A modern history of literacy education: waves of development in literacy education research represents an effort to animate the history of reading/literacy in modern times especially tied to some of the epoch developments that have occurred.
In particular, the global reading and literacy education community has experienced some monumental shifts:
- The shift from behaviorism to cognitive and psycholinguistic perspectives;
- The advent of research on reading comprehension and especially learning to learn and metacognition;
- The connecting of reading with writing and the unfolding of literacy;
- Increased attention and growing awareness of the social processes involved in literacy;
- The rise of critical traditions especially tied to equity, feminism, racism etc.;
- Shifts in assessment paradigms;
- Reading reforms;
- Digital developments;
- And, global shifts especially related to epistemologies, decolonization and indigeneity.
The web site could be considered a course that traces these developments especially in modern times in ways that attempt to animate reading across the ages discussing the research, theories, practices and other developments that were integral.

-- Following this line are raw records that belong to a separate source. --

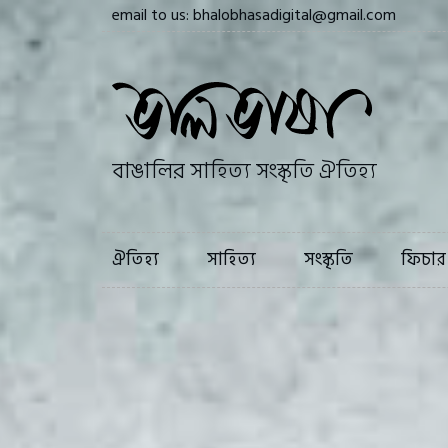
email to us: bhalobhasadigital@gmail.com
ঐতিহ্য
সাহি
বাঙালির সাহিত্য সংস্কৃতি ঐতিহ্য
ঐতিহ্য
সাহিত্য
সংস্কৃতি
ফিচার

Each wave includes a range of material to read and review. Foregrounding each discussion is the notion of an imagined reader that corresponds to the changing times (e.g., enculturated reader, manufactured/assembled reader, constructivist reader, strategic reader, writerly reader, social reader, critical reader, self-assessing reader, regulated reader, critical advocate, digital reader, global reader). The different characterizations are intended to fit with the emphases and conditions for reading that occur at the hand of different wave-like developments. They are shaped in part by the politics of the time and sometimes educational design concepts or by changing concepts and theories of meaning making and expectations for readers or all of the above. Each wave includes an expanded discussion of the research and theory that was highlighted as the wave surged including an extended essay as well as video lectures followed by a video conversation between Rob Tierney and P. David Pearson.